ZS pass the most important test for a power trio: They never once sound like only three people. That's more than a matter of overdubs. Guitarist (and Seven Days contributor) Chris Farnsworth juggles his effects pedals like a pro, laying down the dynamic foundation. Bassist Josh Shedaker fills that out with a supple, melodic style. It takes a lot of work to make it sound this easy.

Indeed, the album sounds exactly as it should: a big, open mix that pivots from roar to whisper. That ace production was an inside job, courtesy of David Evan's marathon work recording, mixing and mastering. That DIY trifecta can be a recipe for disaster, but Evans has the skills and endurance for the job.
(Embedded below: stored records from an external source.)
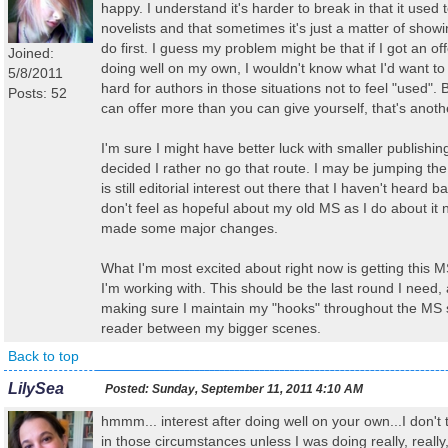
happy. I understand it's harder to break in that it used 
novelists and that sometimes it's just a matter of sho
do first. I guess my problem might be that if I got an o
Joined:
doing well on my own, I wouldn't know what I'd want to 
5/8/2011
hard for authors in those situations not to feel "used". B
Posts: 52
can offer more than you can give yourself, that's anothe
I'm sure I might have better luck with smaller publishin
decided I rather no go that route. I may be jumping th
is still editorial interest out there that I haven't heard ba
don't feel as hopeful about my old MS as I do about it n
made some major changes.
What I'm most excited about right now is getting this MS
I'm working with. This should be the last round I need,
making sure I maintain my "hooks" throughout the MS s
reader between my bigger scenes.
Back to top
LilySea
Posted:
Sunday, September 11, 2011 4:10 AM
hmmm... interest after doing well on your own...I don't t
in those circumstances unless I was doing really, really,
It doesn't hurt that the trio has serious chops. Farnsworth can pull off face-melting guitar solos, sure. But, just as importantly, ZS collectively have the technical skills to play whatever they want and make it sound natural and unique. Familiarity likely helps, too — Farnsworth and Shedaker are also members of veteran BTV rockers Dino Bravo.

ZS' eponymous debut is a hot mess in the best possible sense. At a scant seven tracks — plus three radio edits — it still manages to feel like a long, wild ride. Theatrics and goofy humor aside, the album also serves notice that the band is a serious, professional presence in the local rock scene.

Still, the greatest accomplishment of Zeus Springsteen (the album) is that it makes you want to see Zeus Springsteen (the band) live, as soon as possible. Considering the many weird and wistful moments here, it's obvious these guys have a blast, and that's contagious. That's rock and roll.

Zeus Springsteen is available at zeusspringsteen.bandcamp.com.